2. A pneumatic rotary motor as claimed in claim 1, wherein said opposed working chambers are disposed at right angles on each side of a plane passing through the rotational axes of said gears.

3. A pneumatic rotary motor as claimed in claim 2 wherein said screws abut against the cover and pass through holes provided in the casing, said screws being engaged with play in the holes of said internal bushing so that the deformation of the internal bushing in front of the recesses will not be interfered with.

4. A pneumatic rotary motor as claimed in claim 3 wherein said adjusting means comprises adjusting screws in said bracer bushing, externally and radially for acting on the internal bushing at said recesses to effect by diametral retraction the deformation of said internal bushing for abutment without play on the periphery of the teeth of the rotary gears.

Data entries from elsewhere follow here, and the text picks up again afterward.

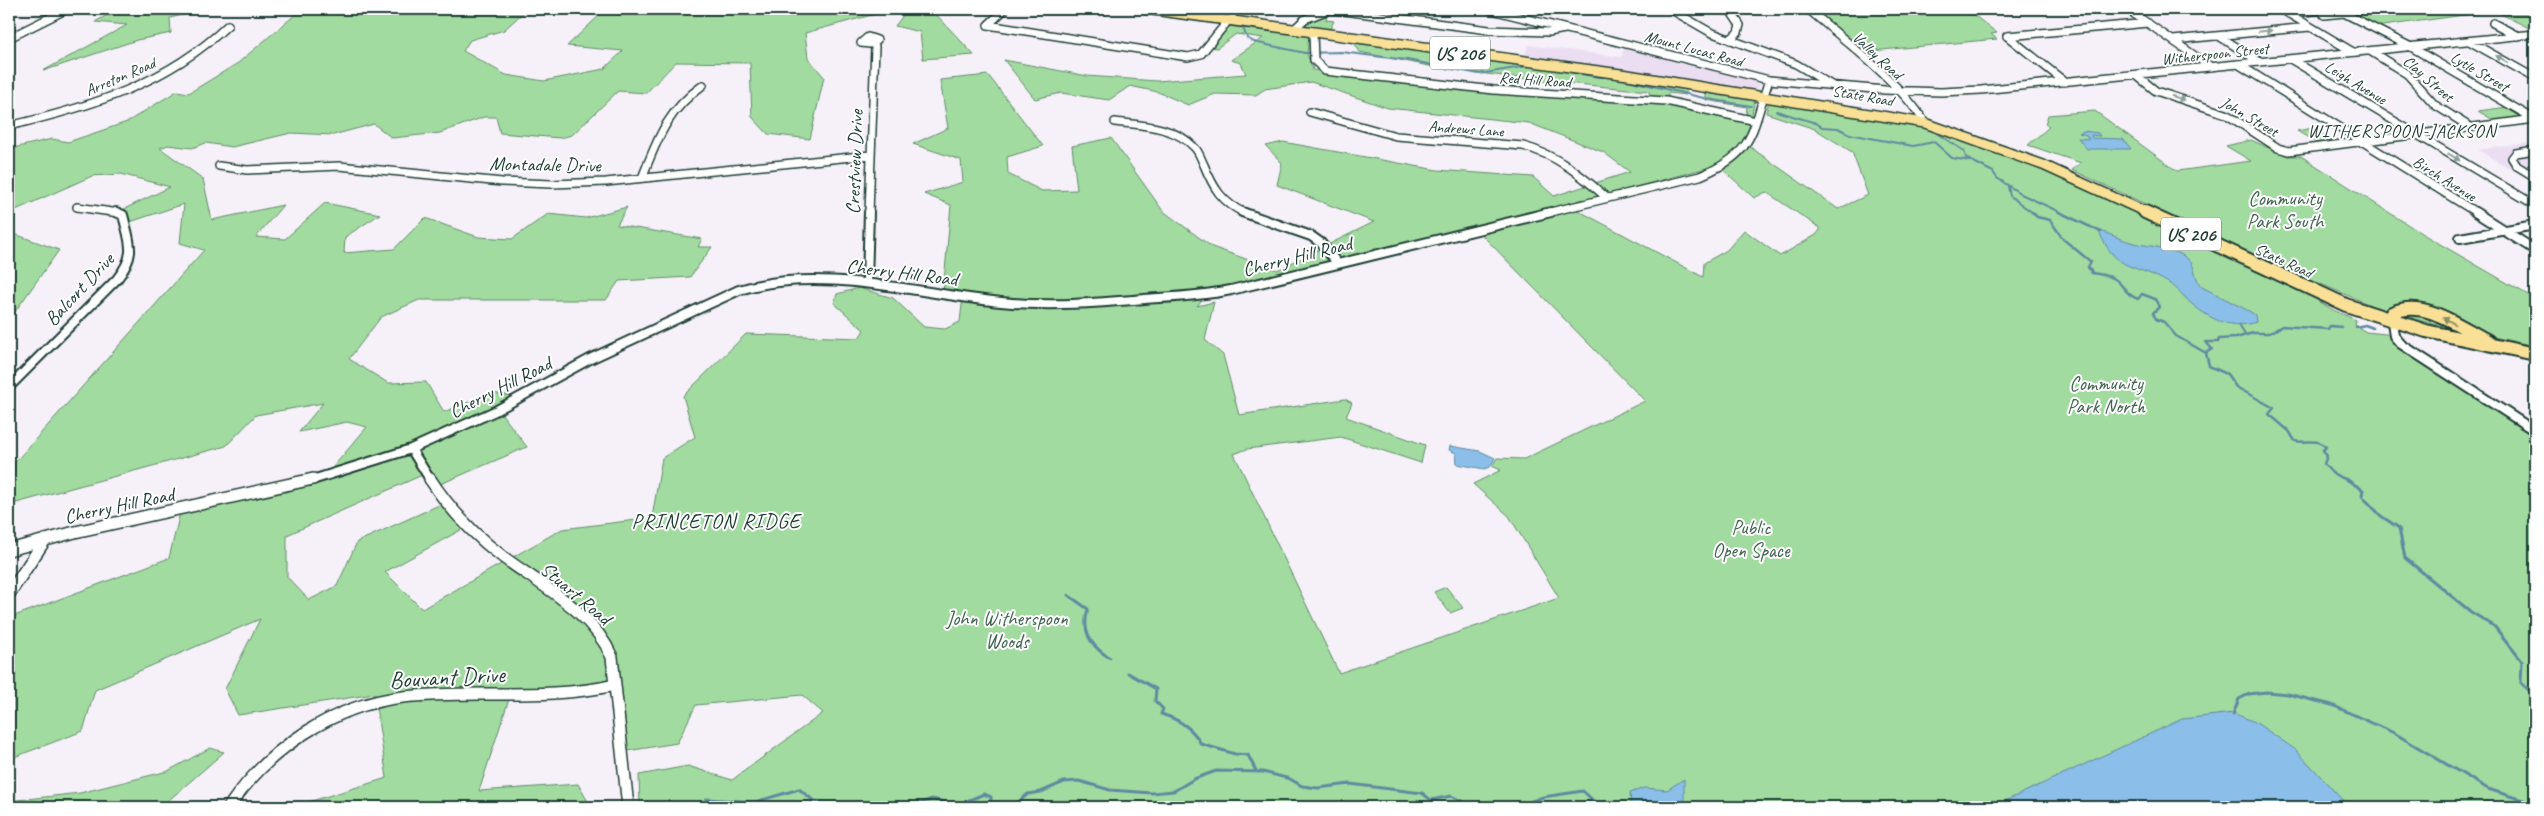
<svg xmlns="http://www.w3.org/2000/svg" width="2544" height="816" font-family="Caveat,sans-serif">
<rect width="100%" height="100%" fill="#f6f0f9"/>
<filter id="ink" filterUnits="userSpaceOnUse"><feTurbulence type="fractalNoise" baseFrequency=".02" numOctaves="2"/><feDisplacementMap in="SourceGraphic" scale="10" xChannelSelector="R" yChannelSelector="G"/><feConvolveMatrix kernelMatrix="1 2 1 2 8 2 1 2 1" color-interpolation-filters="sRGB"/></filter>
<g filter="url(#ink)">
<path fill="#ecdef2" d="M 1528,45 L 1621,57 L 1625,46 L 1760,83 L 1758,89 L 1752,91 L 1524,59 Z
M 2535,142 L 2535,183 L 2478,150 Z"/>
<path fill="#a2dba0" stroke="#608c6a" fill-rule="evenodd" d="M 118,9 L 208,9 L 170,18 L 171,33 L 137,40 L 43,71 L 127,25 L 95,22 Z
M 282,9 L 527,9 L 504,30 L 470,40 L 463,51 L 506,75 L 544,81 L 604,69 L 623,51 L 567,46 L 606,9 L 894,9 L 805,33 L 808,58 L 824,77 L 810,139 L 768,134 L 752,117 L 750,63 L 676,62 L 646,93 L 618,91 L 572,135 L 560,138 L 500,133 L 496,117 L 484,117 L 440,133 L 392,138 L 374,124 L 333,135 L 291,133 L 232,147 L 206,143 L 192,148 L 168,145 L 160,148 L 203,179 L 212,220 L 283,205 L 256,237 L 285,239 L 325,203 L 380,214 L 345,237 L 344,253 L 394,249 L 425,218 L 478,237 L 512,239 L 548,214 L 586,218 L 627,207 L 617,225 L 702,239 L 698,247 L 712,247 L 690,277 L 619,281 L 606,300 L 419,300 L 381,317 L 349,359 L 388,383 L 426,382 L 444,412 L 491,393 L 522,397 L 498,409 L 527,447 L 438,485 L 429,472 L 287,535 L 287,577 L 309,600 L 337,586 L 357,542 L 448,501 L 468,526 L 385,572 L 422,609 L 562,529 L 652,518 L 662,458 L 695,437 L 683,396 L 746,334 L 859,338 L 864,330 L 834,303 L 837,294 L 859,288 L 893,298 L 924,327 L 945,329 L 960,322 L 963,296 L 943,293 L 951,205 L 924,194 L 963,182 L 961,160 L 913,144 L 948,128 L 940,80 L 988,75 L 1043,146 L 1007,157 L 1008,174 L 1042,191 L 1077,190 L 1072,146 L 1111,138 L 1163,211 L 1212,247 L 1277,270 L 1374,222 L 1277,185 L 1282,163 L 1266,146 L 1283,142 L 1437,170 L 1533,177 L 1554,196 L 1630,172 L 1603,152 L 1529,123 L 1388,108 L 1311,82 L 1265,89 L 1256,95 L 1215,94 L 1188,105 L 1158,92 L 1130,86 L 1109,100 L 1061,93 L 1035,99 L 1004,60 L 1087,76 L 1157,81 L 1246,74 L 1241,63 L 1231,60 L 1263,38 L 1236,34 L 1217,48 L 1209,47 L 1230,24 L 1309,35 L 1307,54 L 1313,70 L 1394,81 L 1665,104 L 1752,120 L 1743,142 L 1838,209 L 1868,195 L 1852,152 L 1815,129 L 1766,113 L 1769,101 L 1917,123 L 2027,160 L 2288,282 L 2333,310 L 2356,320 L 2355,325 L 2366,332 L 2395,335 L 2535,427 L 2535,489 L 2533,490 L 2535,492 L 2535,807 L 640,807 L 639,775 L 688,766 L 732,780 L 823,713 L 802,695 L 696,705 L 677,743 L 621,752 L 614,684 L 511,693 L 479,791 L 578,784 L 591,807 L 292,807 L 387,778 L 374,694 L 238,715 L 225,689 L 260,619 L 95,690 L 83,731 L 9,759 L 9,618 L 169,558 L 180,513 L 322,480 L 367,427 L 347,422 L 299,432 L 323,403 L 256,415 L 226,446 L 9,505 L 9,469 L 204,250 L 180,243 L 184,204 L 124,224 L 118,212 L 170,187 L 121,174 L 92,176 L 9,213 L 9,149 L 52,139 L 68,142 L 127,122 L 177,91 L 189,93 L 238,63 L 296,14 ZM 1718,165 L 1754,198 L 1766,192 L 1820,228 L 1820,230 L 1816,235 L 1780,256 L 1744,230 L 1727,250 L 1704,263 L 1703,277 L 1568,205 ZM 1536,215 L 1542,219 L 1481,234 L 1645,401 L 1524,459 L 1497,458 L 1492,466 L 1501,470 L 1473,484 L 1509,516 L 1559,598 L 1339,673 L 1234,454 L 1247,449 L 1341,437 L 1421,463 L 1425,445 L 1346,417 L 1352,403 L 1345,399 L 1239,415 L 1223,355 L 1205,340 L 1214,302 L 1197,306 L 1206,294 Z
M 908,9 L 931,9 L 974,55 L 923,59 L 920,32 L 895,26 Z
M 1867,9 L 1966,9 L 1997,33 L 1991,34 L 1997,39 L 1861,52 L 1819,13 Z
M 2338,9 L 2535,9 L 2535,31 L 2495,11 L 2375,27 Z
M 1325,14 L 1327,16 L 1326,20 L 1334,21 L 1330,29 L 1333,32 L 1300,27 L 1303,23 Z
M 1353,41 L 1686,86 L 1686,95 L 1668,93 L 1668,100 L 1650,99 L 1649,91 L 1535,80 L 1439,68 L 1360,52 Z
M 1706,89 L 1755,100 L 1751,118 L 1746,117 L 1747,107 L 1706,100 Z
M 2508,107 L 2526,118 L 2495,121 L 2478,111 Z
M 2095,111 L 2177,171 L 2251,161 L 2226,146 L 2251,140 L 2287,156 L 2301,156 L 2421,233 L 2535,299 L 2535,346 L 2429,323 L 2373,306 L 2316,282 L 2318,284 L 2072,170 L 2081,163 L 2028,145 L 2049,127 L 2045,124 L 2048,115 Z
M 2313,128 L 2333,141 L 2317,143 L 2297,131 Z
M 9,232 L 59,250 L 9,320 Z
M 1446,587 L 1463,608 L 1450,613 L 1434,592 Z
M 210,748 L 224,752 L 161,807 L 9,807 L 9,801 L 80,793 L 168,771 Z"/>
<path fill="#8bbee8" stroke="#608aa0" d="M 2084,131 L 2098,133 L 2100,136 L 2091,135 L 2092,138 L 2123,139 L 2131,149 L 2087,149 L 2078,138 L 2089,139 L 2086,135 L 2079,133 Z
M 2101,231 C 2112,235 2122,240 2134,243 C 2151,247 2175,247 2189,260 C 2196,267 2194,279 2202,287 L 2249,311 L 2255,315 L 2256,322 C 2233,330 2211,320 2193,305 C 2185,299 2179,289 2170,284 C 2136,262 2118,275 2099,232 Z
M 1450,446 L 1480,451 L 1495,458 L 1490,467 L 1484,469 L 1457,464 L 1456,453 L 1449,450 Z
M 2233,713 L 2255,722 L 2296,750 L 2349,807 L 1992,807 L 2182,719 Z
M 1684,779 L 1684,807 L 1631,807 L 1630,793 L 1644,788 L 1667,790 Z"/>
<g fill="none" stroke-linecap="round" stroke-linejoin="round">
<path stroke="#608aa0" stroke-width="2" d="M 1208,9 L 1219,10 L 1223,15
M 1242,25 L 1247,38 L 1254,42 L 1305,53 L 1341,52 L 1407,60 L 1479,74 L 1528,66
M 1540,67 L 1599,77 L 1615,77 L 1708,99 L 1751,106
M 1776,111 L 1816,123 L 1822,127 L 1838,128 L 1849,134 L 1913,146 L 1934,142 L 1952,158 L 1970,161
M 1930,129 L 1964,151 L 1966,158 L 1993,172 L 1997,178 L 2021,194 L 2062,213
M 2008,186 L 2010,196 L 2033,213"/>
<path stroke="#608aa0" stroke-width="2.5" d="M 2032,212 L 2037,217 L 2050,220 L 2063,239 L 2091,262 L 2088,267 L 2092,273 C 2098,274 2107,275 2113,278 C 2123,283 2125,295 2138,299 L 2142,294 L 2155,299 L 2159,307 L 2153,313 L 2156,319 L 2164,322 L 2176,336 L 2206,353 L 2209,366 L 2227,374 L 2236,387 L 2274,408 L 2269,414 L 2289,431 L 2295,441 C 2307,444 2315,437 2326,447 L 2323,450 L 2327,456 L 2324,464 L 2332,473 L 2349,481
M 2059,212 L 2101,232
M 2239,325 L 2245,334
M 2356,327 L 2365,325 L 2373,328
M 2206,353 L 2212,349 L 2206,342 L 2218,342 L 2219,339 L 2236,338 L 2253,333 L 2270,333 L 2282,326 L 2328,329 L 2330,326 L 2342,327"/>
<path stroke="#608aa0" stroke-width="3" d="M 2346,479 L 2363,490 L 2362,496 L 2381,516 L 2399,528 L 2405,558 L 2471,612 L 2494,626 L 2522,661 L 2521,683 L 2535,696
M 1068,595 L 1088,609 C 1081,631 1091,647 1110,658
M 1128,673 L 1156,689 L 1155,701 L 1163,709 L 1161,714 C 1178,719 1193,728 1201,744 L 1235,754 L 1248,755 L 1256,771
M 2233,714 L 2239,699 L 2249,694 L 2266,692 L 2288,694 L 2332,705 L 2394,733 L 2488,789 L 2535,804
M 706,799 L 755,802 L 799,789 L 814,801 L 832,807
M 893,807 L 916,805 L 932,799 L 957,805 L 984,794 L 991,797 L 991,807
M 1012,807 L 1028,794 L 1041,792 L 1064,782 L 1079,781 L 1110,790 L 1152,793 L 1174,791 L 1194,779 L 1216,771 L 1263,772 L 1290,779 L 1302,786 L 1318,788 L 1350,784 L 1422,793 L 1431,800 L 1451,796 L 1475,807
M 1516,807 L 1543,797 L 1583,791 L 1600,807"/>
<defs>
<path id="minor-far2" d="M 1005,9 L 988,25 L 1188,57 L 1201,54 L 1228,21
M 1329,9 L 1489,30 L 1549,32 L 1565,29
M 1488,9 L 1769,80 L 1885,90 L 1941,92 L 1981,90 L 2535,34
M 1670,9 L 1710,32 L 1796,64 L 1833,86
M 1729,9 L 1740,25 L 1738,32 L 1730,40
M 1808,9 C 1842,38 1904,86 1925,123
M 2127,9 L 2211,67
M 2281,9 L 2353,52
M 1810,10 L 1827,9
M 2289,14 L 2328,9
M 1232,15 L 1237,9
M 2324,15 L 2344,13 L 2411,47 L 2534,119
M 2493,23 L 2518,36
M 1293,30 L 1305,19 L 1331,9
M 1313,33 L 1314,60 L 1325,71 L 1494,90 L 1666,101 L 1756,121
M 2007,36 L 2148,23
M 2007,36 L 2065,82
M 2219,36 L 2260,62
M 868,37 L 877,40 L 870,44 L 861,43 Z
M 9,38 L 67,9
M 2173,40 L 2310,27
M 2469,41 L 2535,78
M 2370,51 L 2407,74 L 2435,105 L 2470,127
M 2292,60 L 2535,205
M 2238,64 L 2477,213
M 2136,75 L 2156,91 L 2226,114 L 2278,148 L 2289,151 L 2535,119
M 1310,112 L 1396,136 L 1523,146 C 1557,155 1581,175 1607,198
M 1115,122 C 1142,125 1175,126 1195,148 C 1199,152 1201,159 1204,165 C 1213,187 1222,203 1245,213
M 9,126 C 90,107 167,84 228,25
M 2535,150 L 2516,153 L 2512,158 L 2517,166 L 2535,177
M 219,166 L 247,170 L 339,166 L 502,182 L 552,184 L 606,182 L 871,155
M 642,178 C 658,138 667,111 703,85
M 77,207 L 119,213
M 869,213 L 875,46 L 873,44
M 1546,213 L 1700,176 C 1756,153 1751,132 1769,80"/>
<path id="minor-far1" d="M 1242,212 L 1311,236 L 1321,243 L 1338,264
M 2475,212 L 2535,250
M 2460,238 L 2535,225
M 867,283 L 869,212
M 2392,321 L 2394,336 L 2401,344 L 2535,431
M 9,387 L 117,279 C 137,254 130,244 123,215 L 116,212
M 411,449 L 431,481
M 309,481 L 411,449 L 495,411 L 590,359 L 739,290 C 821,265 918,294 1001,302 C 1049,307 1097,303 1145,299 C 1174,297 1202,296 1231,290 L 1551,212"/>
<path id="minor" d="M 430,479 C 450,510 474,535 503,557 C 542,586 592,611 612,657 L 628,807
M 9,550 L 75,532 L 313,479
M 9,594 L 45,540
M 229,807 C 268,749 333,705 403,697 C 474,689 545,701 615,685"/>
<path id="highway-far1" d="M 1146,9 L 1628,75 L 1925,123 L 2043,165 L 2148,213"/>
<path id="highway" d="M 2145,212 L 2346,305 L 2426,331 L 2535,354
M 2392,321 L 2392,313 C 2424,298 2460,327 2488,341"/>
</defs>
<use href="#minor-far2" stroke="#1f3d34" stroke-width="10"/>
<use href="#minor-far1" stroke="#1f3d34" stroke-width="12"/>
<use href="#minor" stroke="#1f3d34" stroke-width="14"/>
<use href="#highway-far1" stroke="#1f3d34" stroke-width="12"/>
<use href="#highway" stroke="#1f3d34" stroke-width="16"/>
<use href="#minor-far2" stroke="#fff" stroke-width="7"/>
<use href="#minor-far1" stroke="#fff" stroke-width="8"/>
<use href="#minor" stroke="#fff" stroke-width="11"/>
<use href="#highway-far1" stroke="#f9e096" stroke-width="9"/>
<use href="#highway" stroke="#f9e096" stroke-width="12"/>
</g>
<defs><path id="oneway-solid" d="M-6-.8H1V-3.2L6.5 0L1 3.2V.8H-6Z" transform="scale(1.25)"/></defs>
<g fill="#8f9e9a">
<use href="#oneway-solid" transform="translate(2265 31) rotate(-6)"/>
<use href="#oneway-solid" transform="translate(2502 59) rotate(-150)"/>
<use href="#oneway-solid" transform="translate(2178 98) rotate(18)"/>
<use href="#oneway-solid" transform="translate(2454 157) rotate(31)"/>
</g>
<use fill="#8c8e65" href="#oneway-solid" transform="translate(2449 321) rotate(-153)"/>
</g>
<g text-anchor="middle" stroke-width="4" stroke-linejoin="round" paint-order="stroke">
<g font-size="16" fill="#1f3d34" stroke="#fff">
<text transform="translate(1694 48) rotate(15)" y="6">Mount Lucas Road</text>
<text transform="translate(2215 53) rotate(-6)" y="6">Witherspoon Street</text>
<text transform="translate(1878 55) rotate(43)" y="6">Valley Road</text>
<text transform="translate(2480 71) rotate(30)" y="6">Lytle Street</text>
<text transform="translate(120 76) rotate(-23)" y="6">Arreton Road</text>
<text transform="translate(2429 78) rotate(41)" y="6">Clay Street</text>
<text transform="translate(1535 79) rotate(4)" y="6">Red Hill Road</text>
<text transform="translate(2356 82) rotate(31)" y="6">Leigh Avenue</text>
<text transform="translate(1863 95) rotate(10)" y="6">State Road</text>
<text transform="translate(2250 116) rotate(30)" y="6">John Street</text>
<text transform="translate(1466 128) rotate(4)" y="6">Andrews Lane</text>
<text transform="translate(2445 178) rotate(32)" y="6">Birch Avenue</text>
<text transform="translate(2284 260) rotate(25)" y="6">State Road</text>
</g>
<g font-size="18" letter-spacing="1" fill="#1f3d34" stroke="#fff">
<text x="2402" y="137">WITHERSPOON-JACKSON</text>
</g>
<g fill="#fff" stroke="#627771" stroke-width="1">
<rect x="1430" y="36.5" width="60" height="33" rx="4"/>
<rect x="2161" y="217.5" width="60" height="33" rx="4"/>
</g>
<g font-size="19" font-weight="bold" fill="#1f3d34">
<text x="1460" y="60">US 206</text>
<text x="2191" y="241">US 206</text>
</g>
<g font-size="20" fill="#1f3d34" stroke="#fff">
<text transform="translate(854 162) rotate(-88)" y="7">Crestview Drive</text>
<text transform="translate(545 164) rotate(1)" y="7">Montadale Drive</text>
<text transform="translate(1297 256) rotate(-14)" y="7">Cherry Hill Road</text>
<text transform="translate(902 272) rotate(7)" y="7">Cherry Hill Road</text>
<text transform="translate(79 289) rotate(-47)" y="7">Balcort Drive</text>
<text transform="translate(500 387) rotate(-27)" y="7">Cherry Hill Road</text>
<text transform="translate(119 505) rotate(-12)" y="7">Cherry Hill Road</text>
<text transform="translate(576 593) rotate(40)" y="7">Stuart Road</text>
</g>
<g font-size="20" fill="#40644f" stroke="#fff">
<text x="2285" y="205">Community<tspan x="2285" dy="23">Park South</tspan></text>
<text x="2106" y="390">Community<tspan x="2106" dy="23">Park North</tspan></text>
<text x="1751" y="534">Public<tspan x="1751" dy="23">Open Space</tspan></text>
<text x="1007" y="625">John Witherspoon<tspan x="1007" dy="23">Woods</tspan></text>
</g>
<g font-size="21" letter-spacing="1" fill="#1f3d34" stroke="#fff">
<text x="716" y="528">PRINCETON RIDGE</text>
</g>
<g font-size="24" fill="#1f3d34" stroke="#fff">
<text transform="translate(447 677) rotate(-3)" y="8">Bouvant Drive</text>
</g>
</g>
<rect width="2544" height="816" fill="none" stroke="#fff" stroke-width="30"/>
<rect x="15" y="15" width="2514" height="786" fill="none" stroke="#1f3d34" stroke-width="2" filter="url(#ink)"/>
</svg>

5. A pneumatic rotary motor as claimed in claim 4 wherein said fixed abutment means comprises stop screws threadedly engaged within said bracer bushing for abutment with the external periphery of the deformable bushing.

6. A pneumatic rotary motor as claimed in claim 5 wherein the ends of the gears are sealed relative to the abutting faces of the cover and the casing by direct metal to metal friction.

7. A pneumatic rotary motor as claimed in claim 6 wherein the periphery of the teeth of the gears is sealed relative to the recesses of the deformable bushing by direct metal to metal friction.

8. A pneumatic rotary motor as claimed in claim 1 wherein the ends of the gears are sealed relative to the abutting faces of the cover and of the casing by friction and by the interposition of elastic seals, said seals being adjustable in compression with the cover is secured on the casing.

9. A pneumatic rotary motor as claimed in claim 8 comprising curvilinear seals sealing the periphery of the gear teeth relative to the recesses of the deformable bushing, and being fixed on said internal bushing at said recesses and acting on said teeth.

10. A pneumatic rotary motor as claimed in claim 9 wherein one of said gears is a driving gear integral with a rotational spindle, bearings housed within the cover and the casing for rotatably supporting said spindle, the other gear being a free gear with internally secured bearings, a fixed spindle on which said bearings of the other gear are rotatable, said fixed spindle having ends fitted within recesses in said cover and casing.